Because he has stood for so long a sort of man’s man writers traditionally write him off as an uncomplex masculine type and patronizingly lose sight of the fact that he is an accomplished actor, trained in the hungry school of stock, Broadway and traveling companies, touring once with Jane Cowl in “Romeo and Juliet.”

While he is in position to make his own rules, he works with the zeal of the rankest novice. A meticulous craftsman, he arrives punctually on set, knowing not only his part but every other part in the scene. He is considerate of associates, showing extras the same courtesy he does a director.

Off in a studio wing, I watched him labor at the tiresome task of dubbing dialogue for “The Tall Men,” a Western he is just finishing.

He seemed to be enjoying himself. In a scene, for instance, where he carried hay to his hungry horse, he was supposed to say, gently: “It ain’t like what we grow back in Prairie Creek, but it should help.”

Instead, he made it boisterously Texas, prompting director Raoul Walsh, to accuse the star of ad-libbing. Gable laughed, “Well, anyway Raoul, they’ll see the picture in Texas.”

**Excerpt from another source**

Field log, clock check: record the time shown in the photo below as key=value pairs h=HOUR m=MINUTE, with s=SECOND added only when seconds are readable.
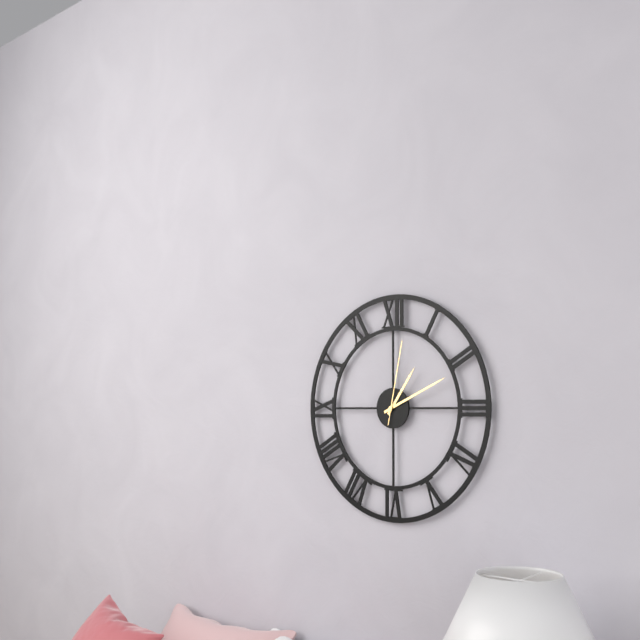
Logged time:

After “The Tall Men” makes its September premiere in New York, Gable intends to do nothing for six months but hunt and fish with his new bride, and let him 10% of the box office make an estimated million for him.

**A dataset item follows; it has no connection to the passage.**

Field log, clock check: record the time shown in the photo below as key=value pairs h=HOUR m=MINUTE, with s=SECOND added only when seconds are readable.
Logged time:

He takes his vacations seriously. Once asked to what he owed his success, he replied gravely: “My four months’ vacation a year.”

Gable Seems Happy Choosing Own Scripts

After his long reign at MGM, Gable seems happy to be off on his own, choosing his own scripts, his own directors, his own cast.

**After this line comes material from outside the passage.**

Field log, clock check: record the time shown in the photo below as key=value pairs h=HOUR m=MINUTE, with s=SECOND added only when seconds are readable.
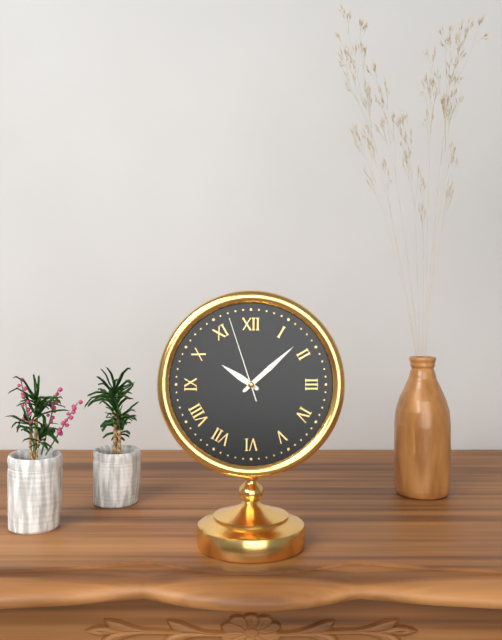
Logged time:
h=10 m=8 s=57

The parting with MGM was not especially friendly. On one occasion, as his veteran handyman made him up on the 20th lot, Gable observed grimly, “He’s the only thing I wanted when I left MGM.”

At a party on the eve of leaving MGM, coolly ignoring current studio executives, Gable stood and proposed a solemn salute, “To my friends and associates who are no longer alive.”

There are conflicting stories of reasons behind the departure of the greatest moneymaker in MGM history, but Gable himself—for the record—attributes it to a succession of bad pictures since the war.

He professed to know nothing of reports that MGM, itself dissatisfied with his recent pictures, had been planning to “age” the age-defying star gracefully, as it had Gable’s pal and stablemate, Spencer Tracy, who sprang to new popularity after the war in “Father of the Bride.”

Gable’s deteriorating relationship with MGM reaches back 10 years. When he emerged from the war, a major with a  distinguished record in the Air Force, he was thrown into the MGM silly, “Adventure,” with MGM ballyhooing, “Gable’s back and Garson’s (Greer) got him.”

Gable still winces over the line, ungenerously rewritten by mags to, “Gable’s back, Garson’s got him—you can have them.”

The picture made money, grossing over $5,000,000 as the King’s fans loyally flocked to the theatres, but even the most loyal, stirring restlessly in their seats, had to acknowledge that MGM had done Gable wrong. It was what is commonly termed a stinkeroo.

Not until the fairly recent “Mogambo,” a remake of Gable’s “Red Dust,” turned out 21 years before, did the King have a post-war picture he himself liked. The picture’s instant success at the box office stirred MGM to the slow realization that the old Gable hadn’t changed, only the picture material they had been giving him.

“Clark was offered everything but the MGM sink, even to sharing the profits, something MGM had never offered before,” relates an intimate, “Eddie Mannix, MGM’s general manager and a friend of Clark’s, was sent to London to win him over, but it was too late—the damage was done.”

Gable now stands alone—and is feeling no pain.

With two pictures, including the current “Soldier of Fortune” getting him 10% of the box office, Gable is now looking forward to a long honeymoon and a third picture, which will make bigger and better vacations possible for two.